Acaso no es la guerra el germen y la fuente de todos los hechos memorables? Y, sin embargo, ¿qué hay más necio que empeñarse en una de esas luchas sin saber por qué, de dónde ambos bandos sacarán siempre mayor perjuicio que utilidad, y en las que los que sucumben, como se decía de los megarenses, nada significan?
Cuando dos ejércitos están frente a frente y resuena el ronco estridor de los clarines, ¿de qué servirían esos sabios consumidos por el estudio, cuya sangre, débil y helada, apenas puede sostener su espíritu? Entonces, los que se necesitan son robustos y bien alimentados, que tengan más audacia que inteligencia, a no ser que se prefieran guerreros como Demóstenes, quien, siguiendo el consejo de Arquíloco, apenas divisó al enemigo, tiró el escudo y huyó, mostrándose tan cobarde soldado como formidable orador.

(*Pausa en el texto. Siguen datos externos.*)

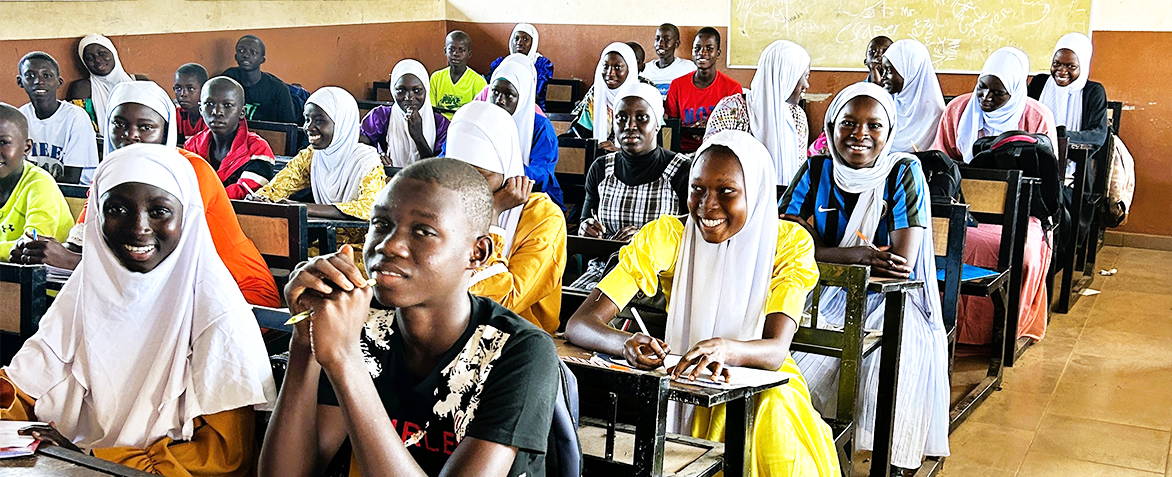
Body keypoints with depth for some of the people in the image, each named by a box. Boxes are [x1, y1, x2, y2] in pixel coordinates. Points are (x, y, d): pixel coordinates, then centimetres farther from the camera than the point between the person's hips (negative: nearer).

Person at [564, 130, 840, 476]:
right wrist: (627, 344, -38)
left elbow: (776, 350, -19)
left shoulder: (789, 243, -8)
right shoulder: (666, 236, -8)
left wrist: (724, 348, -42)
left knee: (776, 422, -32)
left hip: (763, 387, 0)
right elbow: (579, 324, -14)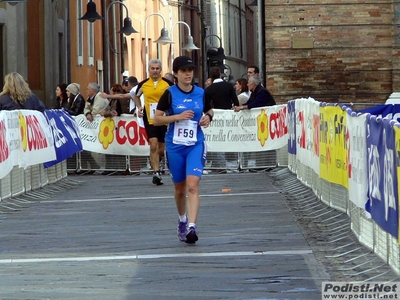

Mas la inteligencia, se dirá, es de gran importancia en la guerra; indudablemente, y así lo reconozco por lo que al jefe se refiere, y aun en este caso se necesita una inteligencia militar y no filosófica. Por lo demás, los truhanes, los alcahuetes, los ladrones, los asesinos, los villanos, los imbéciles, los petardistas y aquellos que se llaman la hez del pueblo, son los que llevan a cabo empresas tan preclaras, pero nunca las lumbreras de la Filosofía.